Matador Mining (ASX: MZZ) has generated “excellent” recoveries after a second round of metallurgical test work on ore samples from its Cape Ray gold project in Canada’s Newfoundland.
During the second round of laboratory-based test work, average gold recoveries of 96% were achieved using a combined gravity and cyanide leach process.
Ore samples used in the test work were from the Central Zone and Window Glass Hill deposits, which account for about 90% of the Cape Ray project’s total resource.
Compared to the scoping study, cyanide consumption during the testing process was reduced, which the company anticipates may result in lower processing cost assumptions.
Matador executive chairman Ian Murray said the results confirm that mineral resources at Cape Ray are amenable to conventional processing methods – and are able to deliver high gold recoveries under “relatively modest conditions”.
“In addition to the positive gold recovery results, optimisation work around the leaching process also indicates a further opportunity to reduce plan operating costs compared to those assumed previously.”
Mr Murray said the company would build on this work to develop a detailed geometallurgical/domain model to underpin feasibility studies.
Advancing Cape Ray gold project
Future metallurgical test work will include ore samples from Isle aux Morts, the new Angus target and any future discoveries from ongoing exploration.
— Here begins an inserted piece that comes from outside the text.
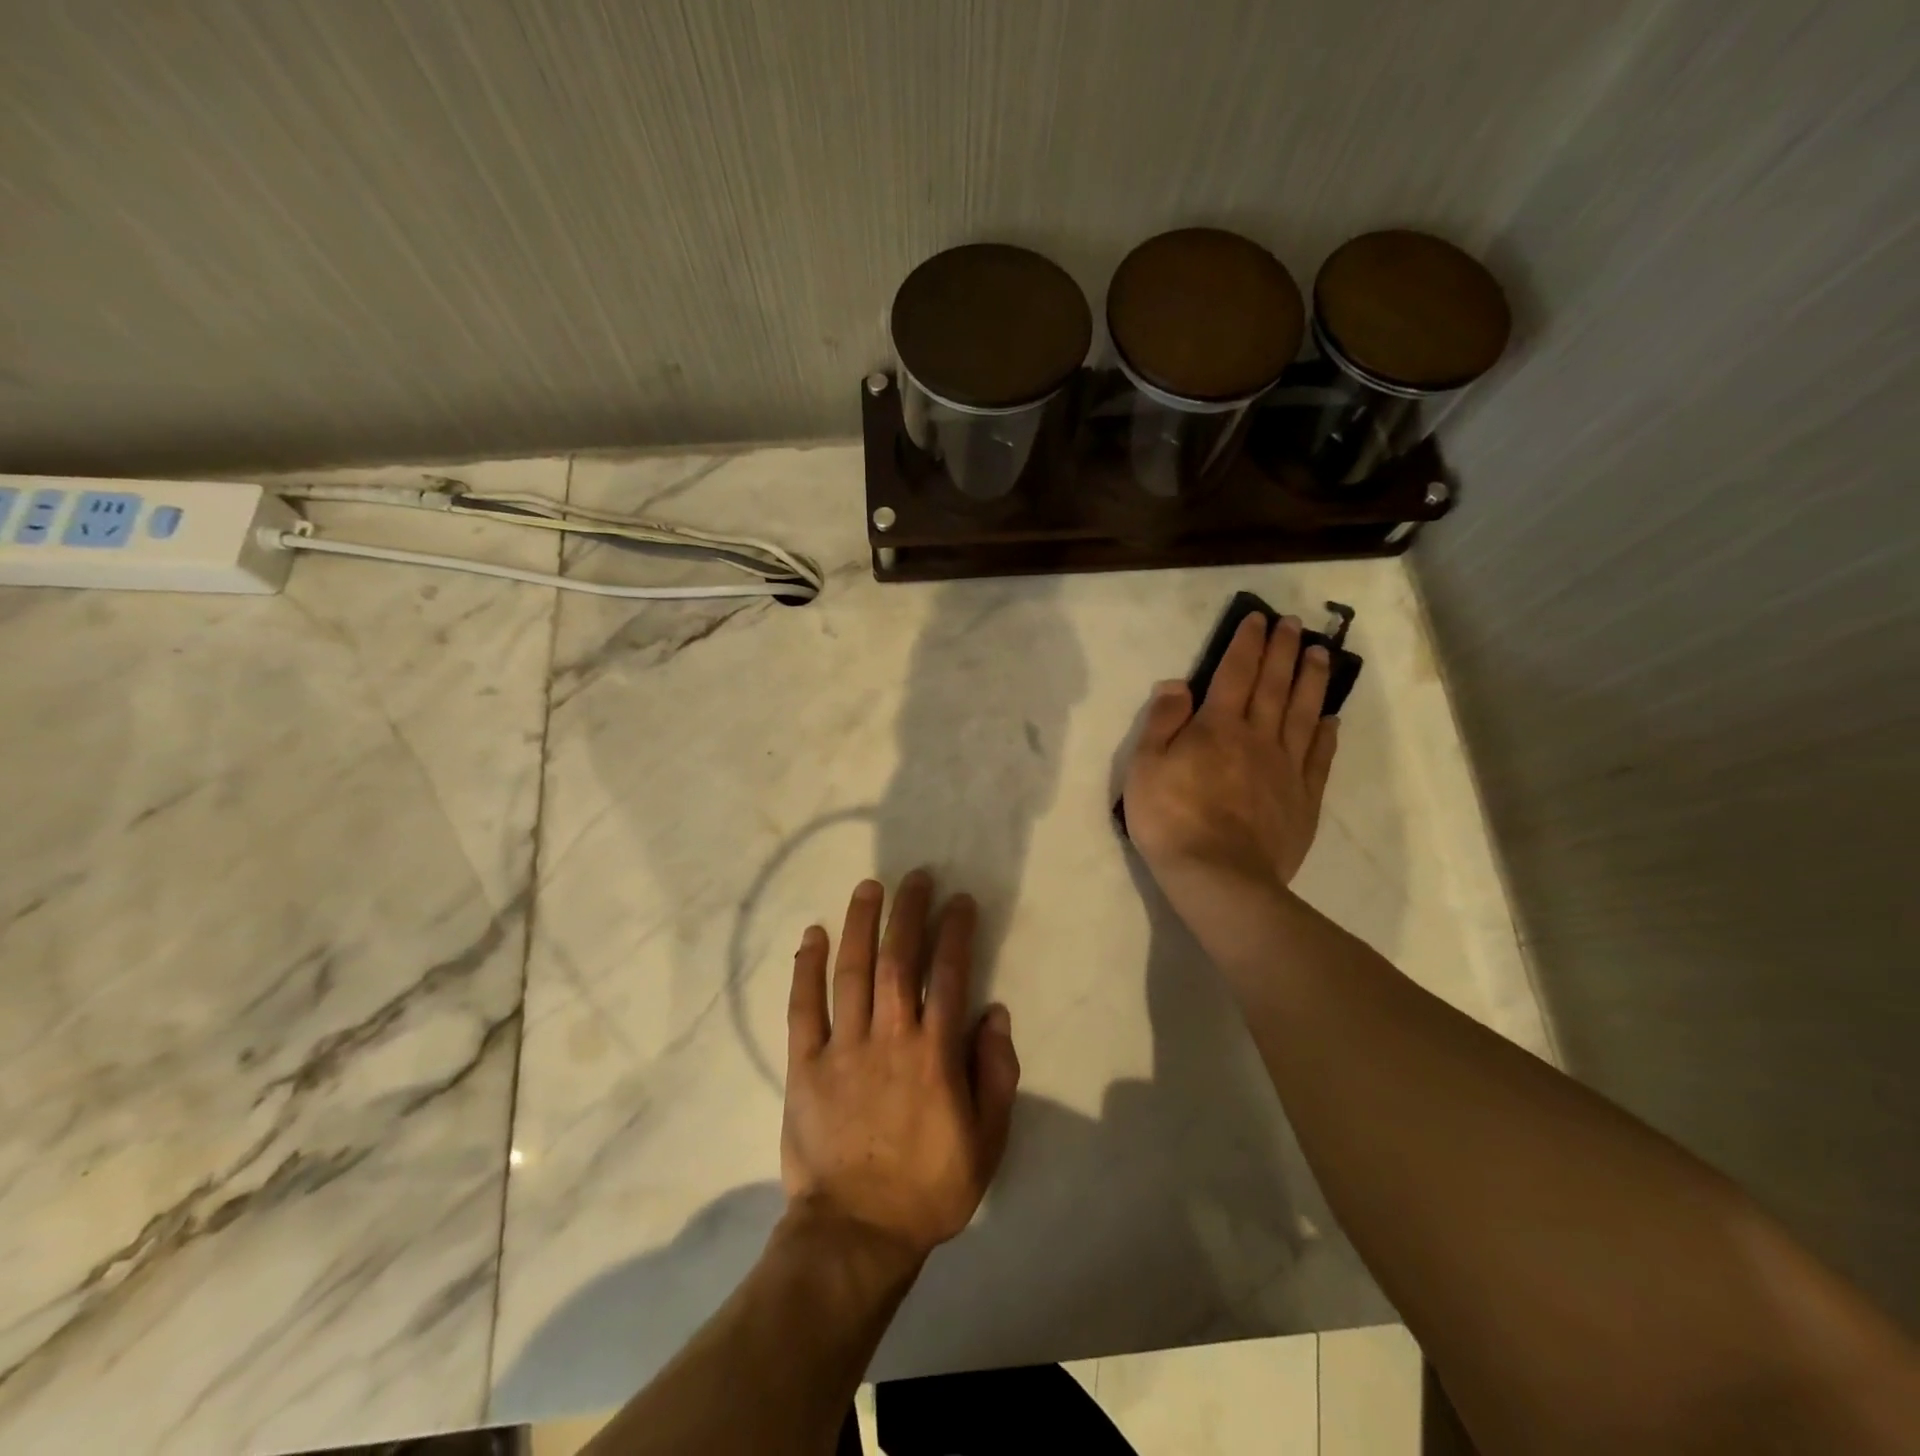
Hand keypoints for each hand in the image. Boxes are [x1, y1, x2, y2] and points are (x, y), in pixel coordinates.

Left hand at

Matador announced the start of its 2021 exploration season at Cape Ray at the end of April and has now kicked-off its 20,000m diamond drilling program at the project.
This is the company’s largest drilling campaign at the project to-date with exploration to continue through the Canadian winter and into 2022.
Cape Ray hosts 120km of continuous strike in what’s been described as a multi-million ounce gold province.
The program aims to grow existing resources from the 840,000oz of contained gold.
Initial results from power-auger drilling have confirmed sulphide-bearing quartz veins and strong alteration, similar to gold mineralisation in diamond drill core from Window Glass Hill.
Mr Murray said the results marked a “very strong start” to the 2021 field season.